– Едем, – заторопился он, засовывая деньги во внутренний карман куртки. – Ты простудишься.
– Сейчас, – она все еще не могла расстаться взглядом с этими стенами, с остатками мебели, с заснеженным садом за окном, который щедро осыпала крупой мокрая метель. – Сейчас.
– Еще что-то забыла?
– Забыла, – она беспомощно встретила его суетливый взгляд. – Только не могу вспомнить что.
И всю дорогу, кутаясь в меховую куртку, слушая новости по радио, глядя на мелькающие в снежной тьме машины, она пыталась понять, что так ее мучило, что не давало сразу уйти из дома, где не было уже ничего и никого, который не стоило жалеть, потому что это было нехорошее место, как сказали бы все. И вспомнила уже на подъезде к Москве, когда машина попала в пробку, а шофер тихо ругался и хотел закурить, а Павел попросил не делать этого – жена нездорова, а она равнодушно сказала, что ей все равно, пусть курит…

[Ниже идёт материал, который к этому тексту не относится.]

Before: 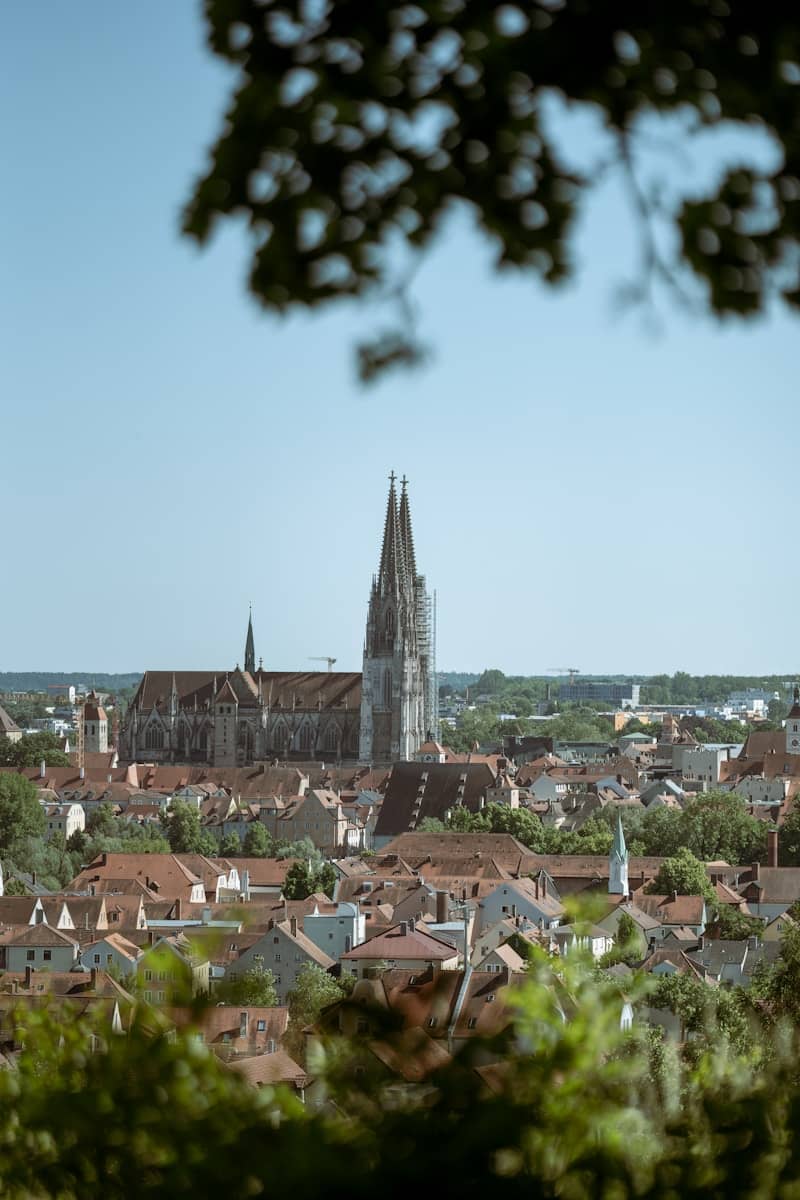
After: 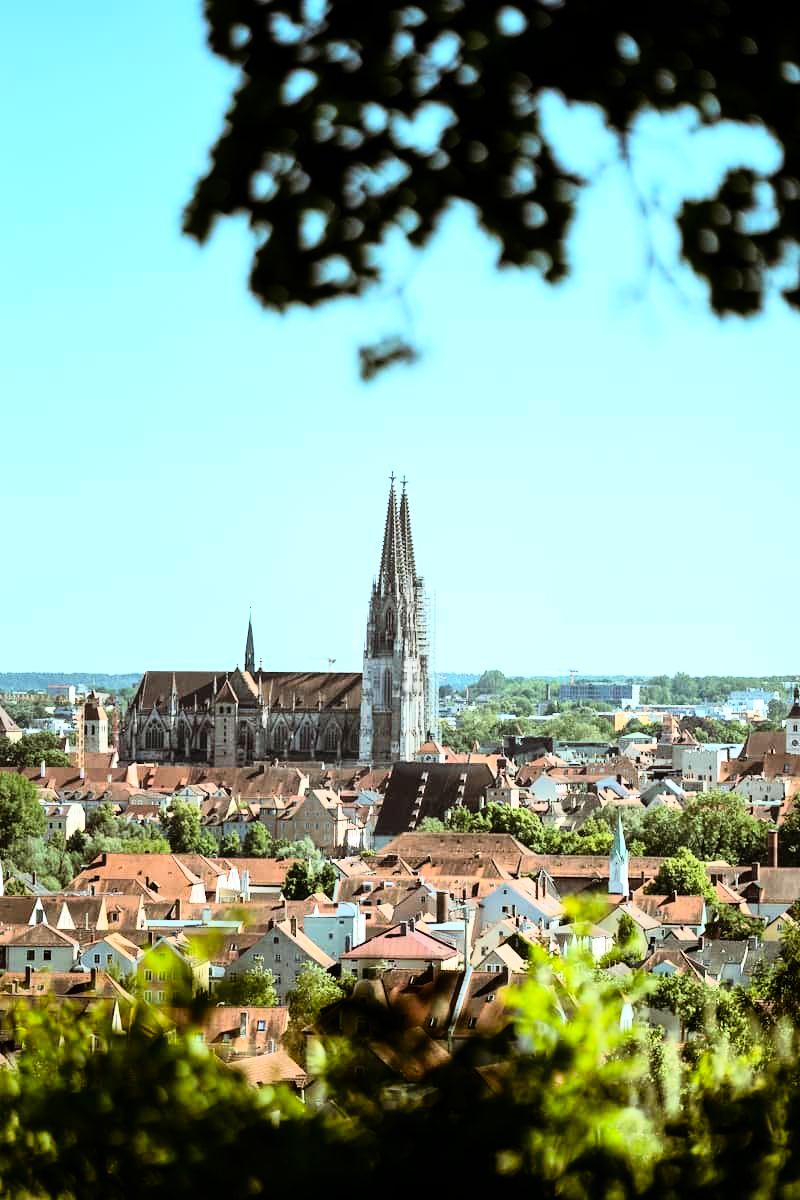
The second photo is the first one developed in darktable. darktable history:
color balance rgb: linear chroma grading › global chroma 13.3%, global vibrance 41.49%
rgb curve: curves: ch0 [(0, 0) (0.21, 0.15) (0.24, 0.21) (0.5, 0.75) (0.75, 0.96) (0.89, 0.99) (1, 1)]; ch1 [(0, 0.02) (0.21, 0.13) (0.25, 0.2) (0.5, 0.67) (0.75, 0.9) (0.89, 0.97) (1, 1)]; ch2 [(0, 0.02) (0.21, 0.13) (0.25, 0.2) (0.5, 0.67) (0.75, 0.9) (0.89, 0.97) (1, 1)], compensate middle gray true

Это было солнце, падавшее каждый вечер за Акулову гору. Сосновый запах и быстрый ручей, рассекавший надвое болото, где когда-то погиб Иван. Это была дивная улыбка сестры, ворчание Ильи, кашель отца. Лицо женщины, которую она не помнила, но звала матерью. Это были сестры-красавицы, которые так боялись мира, что ни с кем не желали говорить, и потому были обречены вечно оставаться на Акуловой горе. И это был Великий Лягух, вечный и «ненаходимый», который будет кричать для кого-нибудь другого, до тех пор пока не кончится детство…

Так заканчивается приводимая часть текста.